# Text shown

Segment Open

Canadian Criminal Sentencing/Available Sentences/Restitution

General Principles edit

Sections 738 to 741.2 deal with Restitution to victim of crime.

Restitution is intended to rehabilitate the offender by making him immediately responsible for the loss of the victim. It also gives the victim a speedy means of getting money back.[1]

Restitution can be ordered to require the offender to pay a sum of money to compensate a party for a proven loss. Restitution is ordered as either a term of a probation order or else as a stand alone restitution order.[2] A stand alone restitution order has no time limit for repayment and may be registered as a civil judgement[3] which in turn could be used to garnish wages and seize property.

Whether to grant restitution is considered as part of the "totality" of the punishment.[4] Typically, the offender should have some ability to pay the amount, either at sentencing or in the future.[5] The court must take into consideration the offender's ability to pay.[6] However, where the offence is particularly egregious, such as a breach of trust, a restitution order may be made even where there does not appear to be any likelihood of repayment.[7]

Objectives and factors for the discretionary ordering restitution are as follows:[8]:

  1. An order for compensation should be made with restraint and caution;[9]
  2. The concept of compensation is essential to the sentencing process:
    1. it emphasizes the sanction imposed upon the offender;
    2. it makes the accused responsible for making restitution to the victim;
    3. it prevents the accused from profiting from crime; and
    4. it provides a convenient, rapid and inexpensive means of recovery for the victim;
  3. A sentencing judge should consider;
    1. the purpose of the aggrieved person in invoking s. 725(1);
    2. whether civil proceedings have been initiated and are being pursued; and
    3. the means of the offender.
  4. A compensation order should not be used as a substitute for civil proceedings. Parliament did not intend that compensation orders would displace the civil remedies necessary to ensure full compensation to victims.
  5. It should not be ordered when the amount is unclear.[10]
  6. A compensation order is not the appropriate mechanism to unravel involved commercial transactions;
  7. A compensation order should not be granted when it would require the criminal court to interpret written documents to determine the amount of money sought through the order. The loss should be capable of ready calculation.
  8. A compensation order should not be granted if the effect of provincial legislation would have to be considered in order to determine what order should be made;
  9. Any serious contest on legal or factual issues should signal a denial of recourse to an order;
  10. Double recovery can be prevented by the jurisdiction of the civil courts to require proper accounting of all sums recovered; and
  11. A compensation order may be appropriate where a related civil judgment has been rendered unenforceable as a result of bankruptcy.

Segment Closed

# Data extracts
Segment Open

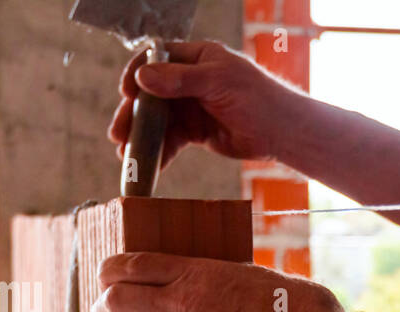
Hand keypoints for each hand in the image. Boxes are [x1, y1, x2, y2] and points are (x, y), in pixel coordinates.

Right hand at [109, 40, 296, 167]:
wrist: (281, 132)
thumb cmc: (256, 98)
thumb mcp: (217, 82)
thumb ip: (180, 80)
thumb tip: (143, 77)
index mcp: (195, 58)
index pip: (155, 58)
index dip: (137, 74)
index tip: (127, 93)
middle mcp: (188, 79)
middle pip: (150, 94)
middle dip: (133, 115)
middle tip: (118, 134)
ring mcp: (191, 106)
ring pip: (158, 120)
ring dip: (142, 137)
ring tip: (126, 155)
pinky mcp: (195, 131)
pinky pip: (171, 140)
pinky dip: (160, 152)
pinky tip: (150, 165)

Segment Closed
Segment Open

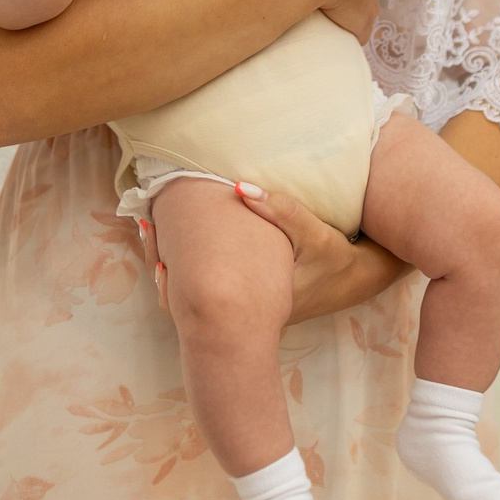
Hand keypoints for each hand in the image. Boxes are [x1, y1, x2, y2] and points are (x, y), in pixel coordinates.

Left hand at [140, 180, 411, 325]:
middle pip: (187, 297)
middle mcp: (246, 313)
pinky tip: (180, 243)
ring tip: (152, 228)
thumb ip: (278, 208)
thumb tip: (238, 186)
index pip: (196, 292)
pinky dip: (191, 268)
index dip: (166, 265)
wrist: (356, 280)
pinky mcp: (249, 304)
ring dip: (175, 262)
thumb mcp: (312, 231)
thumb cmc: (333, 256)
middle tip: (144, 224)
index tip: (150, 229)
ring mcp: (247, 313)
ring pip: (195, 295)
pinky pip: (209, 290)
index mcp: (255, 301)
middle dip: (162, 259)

Segment Closed
Segment Open

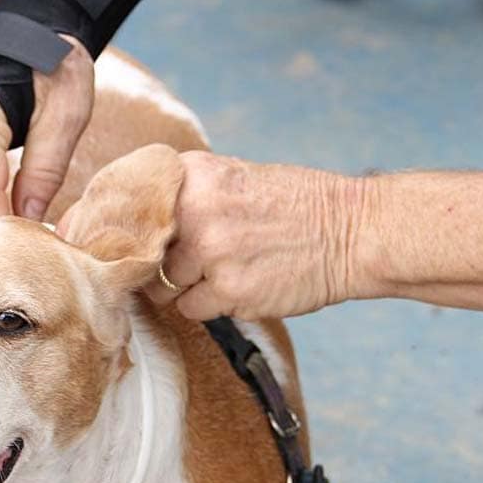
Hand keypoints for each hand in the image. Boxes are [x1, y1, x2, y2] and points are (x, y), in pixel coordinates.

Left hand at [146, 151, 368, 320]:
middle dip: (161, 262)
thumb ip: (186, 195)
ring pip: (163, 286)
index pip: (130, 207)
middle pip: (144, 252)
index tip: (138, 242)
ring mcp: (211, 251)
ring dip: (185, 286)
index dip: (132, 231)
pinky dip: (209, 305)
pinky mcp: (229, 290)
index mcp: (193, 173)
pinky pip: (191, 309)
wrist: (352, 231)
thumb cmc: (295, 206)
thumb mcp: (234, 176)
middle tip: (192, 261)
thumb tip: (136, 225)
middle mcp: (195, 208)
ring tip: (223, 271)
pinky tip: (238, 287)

Segment Closed

# What this task involves
Please answer from the text on restitution: what does a stand alone restitution order have no limit on?

# Exercise answer
It has no time limit for repayment.